= What to work on =
From the entries, copy out every line in which the word "fill" is found.

[Data excerpts]
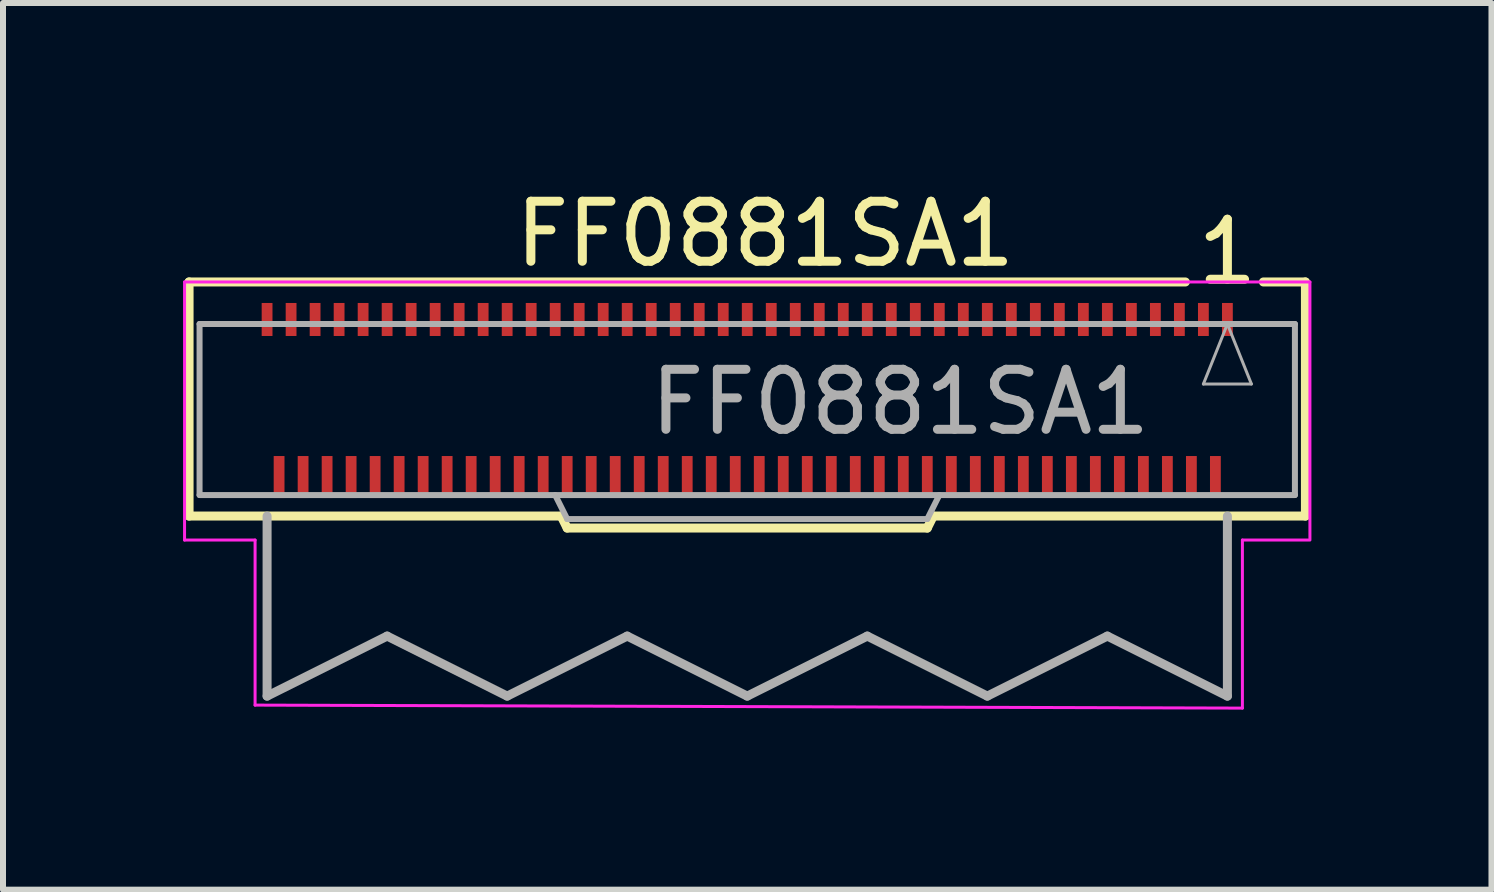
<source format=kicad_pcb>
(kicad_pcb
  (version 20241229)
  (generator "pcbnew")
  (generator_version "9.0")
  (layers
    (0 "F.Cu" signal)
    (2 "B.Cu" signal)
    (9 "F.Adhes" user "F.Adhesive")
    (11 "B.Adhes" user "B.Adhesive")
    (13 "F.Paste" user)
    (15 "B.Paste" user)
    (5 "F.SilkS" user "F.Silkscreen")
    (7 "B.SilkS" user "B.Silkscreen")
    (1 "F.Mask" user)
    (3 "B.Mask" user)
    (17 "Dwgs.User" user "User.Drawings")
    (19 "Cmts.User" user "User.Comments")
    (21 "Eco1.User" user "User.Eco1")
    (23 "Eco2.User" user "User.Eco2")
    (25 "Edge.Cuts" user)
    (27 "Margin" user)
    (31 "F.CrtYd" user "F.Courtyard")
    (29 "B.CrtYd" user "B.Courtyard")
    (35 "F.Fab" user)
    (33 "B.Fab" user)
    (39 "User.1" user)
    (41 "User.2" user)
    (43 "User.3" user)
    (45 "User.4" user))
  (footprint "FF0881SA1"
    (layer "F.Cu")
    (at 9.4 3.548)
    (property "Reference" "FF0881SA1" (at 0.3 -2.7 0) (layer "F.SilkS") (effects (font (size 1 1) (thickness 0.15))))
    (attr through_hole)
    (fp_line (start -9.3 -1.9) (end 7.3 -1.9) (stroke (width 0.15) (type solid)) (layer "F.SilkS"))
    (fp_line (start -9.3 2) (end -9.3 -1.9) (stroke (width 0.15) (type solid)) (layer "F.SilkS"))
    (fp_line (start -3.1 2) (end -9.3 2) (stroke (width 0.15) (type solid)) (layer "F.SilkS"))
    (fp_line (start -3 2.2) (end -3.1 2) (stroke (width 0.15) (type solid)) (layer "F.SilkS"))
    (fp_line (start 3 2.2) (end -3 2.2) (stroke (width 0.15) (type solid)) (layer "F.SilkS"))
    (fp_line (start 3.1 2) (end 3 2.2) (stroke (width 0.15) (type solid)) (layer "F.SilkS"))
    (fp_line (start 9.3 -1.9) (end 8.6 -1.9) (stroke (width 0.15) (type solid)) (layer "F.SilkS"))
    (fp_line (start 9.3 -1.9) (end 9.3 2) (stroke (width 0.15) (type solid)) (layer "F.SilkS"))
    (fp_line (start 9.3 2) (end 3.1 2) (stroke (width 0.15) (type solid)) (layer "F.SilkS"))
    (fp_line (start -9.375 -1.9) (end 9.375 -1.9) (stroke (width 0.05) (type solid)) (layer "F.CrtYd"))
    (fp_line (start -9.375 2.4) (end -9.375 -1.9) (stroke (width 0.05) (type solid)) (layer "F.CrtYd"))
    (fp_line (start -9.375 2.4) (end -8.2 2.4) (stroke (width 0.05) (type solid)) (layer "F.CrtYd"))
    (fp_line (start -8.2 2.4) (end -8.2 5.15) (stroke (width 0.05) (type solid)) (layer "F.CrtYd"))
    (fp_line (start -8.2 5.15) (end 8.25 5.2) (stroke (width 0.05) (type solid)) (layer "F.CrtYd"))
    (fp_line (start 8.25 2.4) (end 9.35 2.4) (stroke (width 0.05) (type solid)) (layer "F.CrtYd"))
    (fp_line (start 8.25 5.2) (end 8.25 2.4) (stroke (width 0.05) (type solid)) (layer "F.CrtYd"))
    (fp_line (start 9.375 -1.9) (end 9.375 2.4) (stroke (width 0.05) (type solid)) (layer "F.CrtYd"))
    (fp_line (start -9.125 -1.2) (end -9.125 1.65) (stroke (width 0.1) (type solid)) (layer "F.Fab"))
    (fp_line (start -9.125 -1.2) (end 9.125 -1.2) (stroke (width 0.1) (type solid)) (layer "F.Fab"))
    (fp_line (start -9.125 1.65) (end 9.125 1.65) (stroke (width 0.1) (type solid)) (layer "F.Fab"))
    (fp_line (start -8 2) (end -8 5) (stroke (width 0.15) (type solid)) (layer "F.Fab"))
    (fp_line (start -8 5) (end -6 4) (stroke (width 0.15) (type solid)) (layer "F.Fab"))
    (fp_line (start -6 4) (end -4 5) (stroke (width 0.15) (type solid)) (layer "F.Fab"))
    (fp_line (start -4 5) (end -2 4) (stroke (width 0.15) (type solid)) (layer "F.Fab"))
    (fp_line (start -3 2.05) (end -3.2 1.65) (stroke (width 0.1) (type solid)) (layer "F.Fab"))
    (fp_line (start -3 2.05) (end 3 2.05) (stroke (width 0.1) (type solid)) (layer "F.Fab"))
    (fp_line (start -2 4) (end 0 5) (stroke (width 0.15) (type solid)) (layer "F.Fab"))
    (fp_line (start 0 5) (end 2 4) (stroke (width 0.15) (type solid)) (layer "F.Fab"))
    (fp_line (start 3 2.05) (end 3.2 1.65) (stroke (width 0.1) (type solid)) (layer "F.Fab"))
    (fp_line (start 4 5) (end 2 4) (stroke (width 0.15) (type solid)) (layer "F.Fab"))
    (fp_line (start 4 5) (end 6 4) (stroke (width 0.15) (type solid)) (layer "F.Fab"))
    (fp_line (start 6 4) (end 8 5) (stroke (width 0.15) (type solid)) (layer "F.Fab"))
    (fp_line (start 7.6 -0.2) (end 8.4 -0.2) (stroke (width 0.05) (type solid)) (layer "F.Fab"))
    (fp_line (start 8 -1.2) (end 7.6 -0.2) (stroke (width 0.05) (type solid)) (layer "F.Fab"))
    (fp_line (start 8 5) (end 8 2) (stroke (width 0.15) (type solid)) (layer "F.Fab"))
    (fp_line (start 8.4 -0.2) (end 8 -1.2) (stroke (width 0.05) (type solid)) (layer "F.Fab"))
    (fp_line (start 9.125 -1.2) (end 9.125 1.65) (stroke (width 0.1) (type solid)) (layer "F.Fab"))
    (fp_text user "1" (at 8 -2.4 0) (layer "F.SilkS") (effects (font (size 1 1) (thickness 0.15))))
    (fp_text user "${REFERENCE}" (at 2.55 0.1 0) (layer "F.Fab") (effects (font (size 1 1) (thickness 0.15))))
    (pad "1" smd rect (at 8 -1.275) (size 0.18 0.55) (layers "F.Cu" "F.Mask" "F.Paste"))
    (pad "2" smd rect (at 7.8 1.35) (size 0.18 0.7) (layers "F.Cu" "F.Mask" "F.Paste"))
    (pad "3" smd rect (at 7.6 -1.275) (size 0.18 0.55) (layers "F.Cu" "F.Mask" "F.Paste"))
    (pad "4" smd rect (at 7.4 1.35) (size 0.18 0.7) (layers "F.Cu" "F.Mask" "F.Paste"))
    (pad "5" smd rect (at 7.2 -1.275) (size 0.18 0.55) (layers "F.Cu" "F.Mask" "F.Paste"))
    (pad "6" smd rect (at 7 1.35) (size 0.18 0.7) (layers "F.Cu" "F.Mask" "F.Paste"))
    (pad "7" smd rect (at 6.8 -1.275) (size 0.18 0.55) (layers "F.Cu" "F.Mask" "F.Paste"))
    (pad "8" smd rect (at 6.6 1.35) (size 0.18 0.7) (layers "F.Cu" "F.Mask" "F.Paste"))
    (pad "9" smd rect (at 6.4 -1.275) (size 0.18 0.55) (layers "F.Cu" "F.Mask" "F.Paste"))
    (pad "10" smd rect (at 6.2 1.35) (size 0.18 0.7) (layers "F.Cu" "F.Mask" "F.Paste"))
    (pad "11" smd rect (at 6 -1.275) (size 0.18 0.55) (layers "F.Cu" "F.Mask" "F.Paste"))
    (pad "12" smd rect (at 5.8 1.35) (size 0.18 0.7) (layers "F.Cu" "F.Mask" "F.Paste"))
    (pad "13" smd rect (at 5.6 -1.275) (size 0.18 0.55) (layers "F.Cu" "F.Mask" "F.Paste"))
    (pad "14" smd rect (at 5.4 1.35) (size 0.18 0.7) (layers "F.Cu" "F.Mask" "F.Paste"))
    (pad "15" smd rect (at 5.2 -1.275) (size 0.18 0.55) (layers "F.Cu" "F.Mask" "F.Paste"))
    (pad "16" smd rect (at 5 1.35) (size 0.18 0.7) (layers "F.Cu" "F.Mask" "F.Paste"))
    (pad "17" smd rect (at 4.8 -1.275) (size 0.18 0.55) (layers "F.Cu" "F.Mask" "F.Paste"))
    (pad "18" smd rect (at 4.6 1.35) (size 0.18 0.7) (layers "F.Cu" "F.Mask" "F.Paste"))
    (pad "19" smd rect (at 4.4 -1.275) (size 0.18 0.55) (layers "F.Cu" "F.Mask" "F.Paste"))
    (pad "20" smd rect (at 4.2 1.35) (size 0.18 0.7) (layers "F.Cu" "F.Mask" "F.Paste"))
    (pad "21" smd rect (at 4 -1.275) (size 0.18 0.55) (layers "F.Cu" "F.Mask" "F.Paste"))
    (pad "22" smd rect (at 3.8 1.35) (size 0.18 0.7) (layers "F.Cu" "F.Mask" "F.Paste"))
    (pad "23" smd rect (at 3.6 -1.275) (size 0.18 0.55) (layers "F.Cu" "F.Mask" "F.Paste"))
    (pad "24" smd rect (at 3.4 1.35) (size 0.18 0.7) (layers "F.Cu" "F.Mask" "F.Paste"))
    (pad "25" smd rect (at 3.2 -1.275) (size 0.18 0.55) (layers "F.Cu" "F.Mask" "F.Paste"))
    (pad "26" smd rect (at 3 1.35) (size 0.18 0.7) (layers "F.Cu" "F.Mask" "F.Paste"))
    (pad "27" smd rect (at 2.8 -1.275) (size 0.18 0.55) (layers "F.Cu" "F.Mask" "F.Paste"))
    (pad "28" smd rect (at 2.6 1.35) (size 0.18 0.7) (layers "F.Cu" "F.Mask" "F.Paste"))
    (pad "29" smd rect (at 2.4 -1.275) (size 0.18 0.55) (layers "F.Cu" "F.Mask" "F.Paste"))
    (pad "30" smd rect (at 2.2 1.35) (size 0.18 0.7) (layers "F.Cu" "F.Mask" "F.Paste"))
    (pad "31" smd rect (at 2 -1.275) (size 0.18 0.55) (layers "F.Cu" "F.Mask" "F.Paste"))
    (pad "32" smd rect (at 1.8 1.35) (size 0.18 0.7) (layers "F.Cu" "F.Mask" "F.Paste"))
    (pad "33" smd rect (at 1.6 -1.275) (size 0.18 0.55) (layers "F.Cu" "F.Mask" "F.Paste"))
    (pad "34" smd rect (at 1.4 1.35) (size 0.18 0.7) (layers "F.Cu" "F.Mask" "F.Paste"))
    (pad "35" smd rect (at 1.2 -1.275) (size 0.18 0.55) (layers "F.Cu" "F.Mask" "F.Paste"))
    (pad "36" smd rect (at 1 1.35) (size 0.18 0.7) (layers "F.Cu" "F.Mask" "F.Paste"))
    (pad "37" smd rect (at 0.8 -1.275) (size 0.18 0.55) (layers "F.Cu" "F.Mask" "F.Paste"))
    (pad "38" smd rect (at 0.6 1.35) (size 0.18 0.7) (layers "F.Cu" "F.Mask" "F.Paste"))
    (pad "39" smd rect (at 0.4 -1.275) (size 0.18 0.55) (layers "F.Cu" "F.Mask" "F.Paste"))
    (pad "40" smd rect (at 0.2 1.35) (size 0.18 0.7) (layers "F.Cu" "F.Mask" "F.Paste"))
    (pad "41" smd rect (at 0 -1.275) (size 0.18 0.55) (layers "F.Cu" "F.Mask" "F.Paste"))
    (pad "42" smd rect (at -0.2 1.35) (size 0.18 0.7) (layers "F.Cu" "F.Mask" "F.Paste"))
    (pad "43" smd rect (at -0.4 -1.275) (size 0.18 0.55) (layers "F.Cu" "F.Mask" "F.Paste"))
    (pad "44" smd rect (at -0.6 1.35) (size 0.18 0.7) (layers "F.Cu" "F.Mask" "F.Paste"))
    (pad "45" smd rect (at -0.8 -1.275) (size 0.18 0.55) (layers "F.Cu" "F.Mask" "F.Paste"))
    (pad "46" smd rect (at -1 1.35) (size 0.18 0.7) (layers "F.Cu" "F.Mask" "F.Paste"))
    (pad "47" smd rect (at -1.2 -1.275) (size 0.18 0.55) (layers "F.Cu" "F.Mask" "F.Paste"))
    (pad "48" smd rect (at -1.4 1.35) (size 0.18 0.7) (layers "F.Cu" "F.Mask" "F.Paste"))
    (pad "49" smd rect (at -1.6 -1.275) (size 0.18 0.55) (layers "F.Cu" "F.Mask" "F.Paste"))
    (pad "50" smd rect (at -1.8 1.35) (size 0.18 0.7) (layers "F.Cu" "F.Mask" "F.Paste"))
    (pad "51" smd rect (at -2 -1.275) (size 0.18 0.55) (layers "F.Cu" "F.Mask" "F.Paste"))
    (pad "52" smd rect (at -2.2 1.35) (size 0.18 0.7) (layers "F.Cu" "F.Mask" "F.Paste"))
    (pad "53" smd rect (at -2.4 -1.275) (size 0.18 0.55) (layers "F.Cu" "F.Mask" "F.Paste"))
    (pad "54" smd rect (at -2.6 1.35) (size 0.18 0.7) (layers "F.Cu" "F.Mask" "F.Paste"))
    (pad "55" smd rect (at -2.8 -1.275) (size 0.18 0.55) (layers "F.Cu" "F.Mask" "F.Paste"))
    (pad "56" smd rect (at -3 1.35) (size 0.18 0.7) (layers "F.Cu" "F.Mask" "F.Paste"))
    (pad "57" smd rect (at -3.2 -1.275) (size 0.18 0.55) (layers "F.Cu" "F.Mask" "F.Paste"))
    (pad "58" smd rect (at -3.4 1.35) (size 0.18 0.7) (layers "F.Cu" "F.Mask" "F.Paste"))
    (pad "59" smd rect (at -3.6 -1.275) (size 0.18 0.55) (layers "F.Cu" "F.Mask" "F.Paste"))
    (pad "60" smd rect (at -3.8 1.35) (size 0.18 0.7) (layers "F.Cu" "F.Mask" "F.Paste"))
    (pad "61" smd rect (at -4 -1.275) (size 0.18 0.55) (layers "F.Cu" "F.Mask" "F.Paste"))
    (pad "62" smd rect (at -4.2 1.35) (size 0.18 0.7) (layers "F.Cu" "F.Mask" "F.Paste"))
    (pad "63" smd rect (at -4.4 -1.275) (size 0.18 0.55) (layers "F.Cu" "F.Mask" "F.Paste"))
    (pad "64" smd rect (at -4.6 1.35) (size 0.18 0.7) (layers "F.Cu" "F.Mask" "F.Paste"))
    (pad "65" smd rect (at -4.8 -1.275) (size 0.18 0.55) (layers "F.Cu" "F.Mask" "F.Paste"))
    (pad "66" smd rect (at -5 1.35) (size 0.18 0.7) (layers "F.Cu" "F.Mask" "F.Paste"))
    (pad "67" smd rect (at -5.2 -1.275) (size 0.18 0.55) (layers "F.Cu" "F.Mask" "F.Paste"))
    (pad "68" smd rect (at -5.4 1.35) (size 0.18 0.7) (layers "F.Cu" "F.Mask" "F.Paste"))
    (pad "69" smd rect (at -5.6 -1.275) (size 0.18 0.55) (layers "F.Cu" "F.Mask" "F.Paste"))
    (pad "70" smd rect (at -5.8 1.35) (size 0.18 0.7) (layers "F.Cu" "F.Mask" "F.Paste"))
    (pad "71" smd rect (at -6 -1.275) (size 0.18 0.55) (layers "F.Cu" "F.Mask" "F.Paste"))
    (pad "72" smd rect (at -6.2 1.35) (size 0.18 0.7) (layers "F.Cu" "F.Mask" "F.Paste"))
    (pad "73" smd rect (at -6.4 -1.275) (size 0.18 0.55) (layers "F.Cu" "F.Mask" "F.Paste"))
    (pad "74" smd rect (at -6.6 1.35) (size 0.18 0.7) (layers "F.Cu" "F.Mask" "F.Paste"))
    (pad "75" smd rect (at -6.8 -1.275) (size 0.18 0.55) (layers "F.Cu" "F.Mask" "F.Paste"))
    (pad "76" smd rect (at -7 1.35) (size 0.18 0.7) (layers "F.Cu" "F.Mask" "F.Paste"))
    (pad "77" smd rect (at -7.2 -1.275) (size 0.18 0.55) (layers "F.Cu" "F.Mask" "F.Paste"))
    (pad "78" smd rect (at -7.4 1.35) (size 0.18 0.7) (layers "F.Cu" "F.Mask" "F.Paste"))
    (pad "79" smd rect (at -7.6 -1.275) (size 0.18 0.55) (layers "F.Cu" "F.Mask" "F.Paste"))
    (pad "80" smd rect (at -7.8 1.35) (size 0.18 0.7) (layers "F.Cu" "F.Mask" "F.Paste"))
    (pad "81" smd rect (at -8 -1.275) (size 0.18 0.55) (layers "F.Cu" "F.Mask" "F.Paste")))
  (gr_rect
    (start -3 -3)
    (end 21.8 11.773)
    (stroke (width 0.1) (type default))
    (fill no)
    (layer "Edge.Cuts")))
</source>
==
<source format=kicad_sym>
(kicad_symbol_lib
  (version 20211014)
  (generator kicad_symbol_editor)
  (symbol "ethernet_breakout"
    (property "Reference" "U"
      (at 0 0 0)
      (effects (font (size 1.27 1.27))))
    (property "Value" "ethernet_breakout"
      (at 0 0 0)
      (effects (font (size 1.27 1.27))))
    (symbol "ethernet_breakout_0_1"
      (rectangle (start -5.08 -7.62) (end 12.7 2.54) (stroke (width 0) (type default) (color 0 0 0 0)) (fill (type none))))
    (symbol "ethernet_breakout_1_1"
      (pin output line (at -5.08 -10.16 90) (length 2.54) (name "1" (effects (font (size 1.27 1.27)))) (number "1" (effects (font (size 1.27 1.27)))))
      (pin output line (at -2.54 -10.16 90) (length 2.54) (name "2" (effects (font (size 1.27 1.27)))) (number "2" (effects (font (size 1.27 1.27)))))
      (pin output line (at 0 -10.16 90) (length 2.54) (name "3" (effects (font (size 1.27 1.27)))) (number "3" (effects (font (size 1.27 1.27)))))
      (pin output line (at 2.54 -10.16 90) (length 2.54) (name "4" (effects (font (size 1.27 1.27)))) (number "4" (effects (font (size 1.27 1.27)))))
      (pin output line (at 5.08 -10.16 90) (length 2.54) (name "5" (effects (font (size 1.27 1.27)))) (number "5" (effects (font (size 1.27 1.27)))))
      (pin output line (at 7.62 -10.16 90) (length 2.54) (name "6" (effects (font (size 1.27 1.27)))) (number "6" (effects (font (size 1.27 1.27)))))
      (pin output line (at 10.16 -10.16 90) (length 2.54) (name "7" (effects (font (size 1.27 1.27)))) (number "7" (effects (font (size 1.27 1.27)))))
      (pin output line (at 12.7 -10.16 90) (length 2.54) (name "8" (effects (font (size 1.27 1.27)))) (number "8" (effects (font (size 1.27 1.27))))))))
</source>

= Exercise result =
    (fill no)
      (rectangle (start -5.08 -7.62) (end 12.7 2.54) (stroke (width 0) (type default) (color 0 0 0 0)) (fill (type none))))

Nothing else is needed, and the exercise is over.